Influenza virus infection remains a major cause of morbidity and mortality during winter seasons. Bacterial and virus co-infection is a commonly described situation in these patients. However, data on co-infection by influenza A and B viruses are lacking. 

In this study, we present the cases of co-infection by influenza A and B viruses during the winter season of 2014–2015 in our institution. We analyzed 2759 samples from 2111 patients and found that 625 samples corresponding to 609 patients were positive for influenza A or B virus.
A total of 371 patients had influenza A, 228 had influenza B, and 10 (1.6 %) had influenza A and B virus detection in the same sample. The median age of co-infected patients was 78.6 years, and only one of the co-infected patients died because of the infection.

Comparison with a control group of mono-infected patients revealed that co-infection was significantly associated with nosocomial acquisition [odds ratio (OR) = 4.5, 95 % confidence interval (CI) = 1.05–19.25, p = 0.042]. 

However, co-infection was not associated with worse outcome, previous underlying condition, or vaccination status. Multivariate analysis revealed that co-infection was not an independent risk factor for death and that no single risk factor could predict co-infection.

Another study, this time from 2017, from the Journal of Clinical Virology.

Influenza A(H1N1)pdm 2009 and influenza B virus co-infection in hospitalized and non-hospitalized patients during the 2015-2016 epidemic season in Israel
January 2017 DOI: 10.1016/j.jcv.2017.01.002

Rakefet Pando, Yaron Drori , Nehemya Friedman, Michal Mandelboim


  • Characterization of unusually high number of patients co-infected with influenza A (H1N1)pdm 2009 and influenza B viruses during the 2015–2016 influenza season in Israel.
  • During the past 15 years we have not witnessed such prevalence of double infections and the reports on such events are scares.
  • The unusually high number of patients dually infected with these two viruses encourages continuously monitoring this observation and raising the importance of evaluating the influenza virus strains present in the vaccine cocktail.
  • In this report the clinical presentation of the immunocompetent patients dually infected with influenza A (H1N1)pdm 2009 and influenza B viruses did not differ from patient infected with either of the two viruses.
  • Unlike other recent reports the majority of the influenza double infection occurred in the population and they will not nosocomial/health care associated infections.



Influenza A and B viruses co-infections are rare events and mainly occurred in immunocompromised patients.

In this study we report an unusually high occurrence of influenza A (H1N1)pdm 2009 and influenza B virus co-infections during the epidemic year 2015–2016.

Study design

Nasopharyngeal swabs were collected from 1919 patients visiting 26 outpatient clinics distributed throughout Israel and presenting with influenza-like illness. In addition, hospitalized patient tested for influenza viruses were also included in the study.
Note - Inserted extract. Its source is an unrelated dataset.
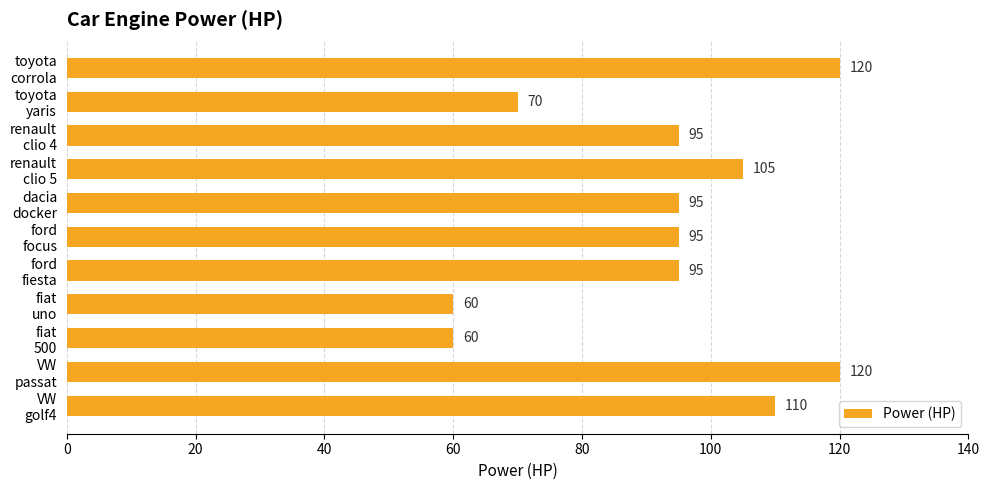

Reading bottom to top, what are all the values shown in this chart?

110	120	60	60	95	95	95	105	95	70	120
Patients samples collected between October 2015 and April 2016 were tested for the presence of influenza viruses by real-time PCR.
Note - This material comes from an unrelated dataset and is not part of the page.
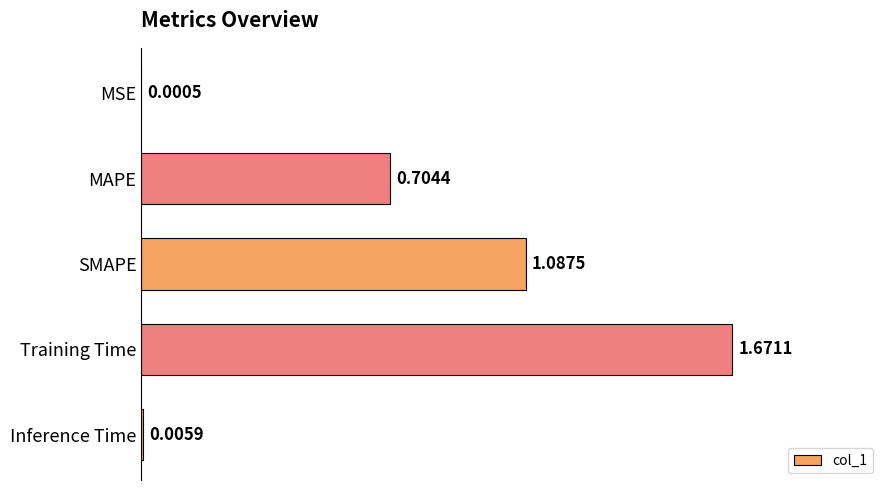

What is the sum of all values?

3.5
Of the 1919 patient samples tested, 11 (0.6%) were co-infected with both influenza A(H1N1)pdm 2009 and influenza B/Victoria viruses. Similar observation was noted in four hospitalized patients during the same period. Patients at ages 1–72 years, and their clinical symptoms were similar to that of patients infected with either influenza A or B viruses. Of all patients, only one hospitalized patient was immunocompromised.

In conclusion
Co-infection of influenza A(H1N1)pdm 2009 and influenza B viruses is an increasingly recognized phenomenon. This co-infection can occur not only in immunocompromised individuals, but also in immunocompetent patients. Although co-infection appears to be a rare event, it may still play a role in the epidemiology, pathogenicity and evolution of influenza viruses.
We are obviously still learning about the impact of viral co-infections, but as the cost of doing molecular respiratory diagnostic testing decreases - and their use becomes more common - we should begin to fill in those knowledge gaps.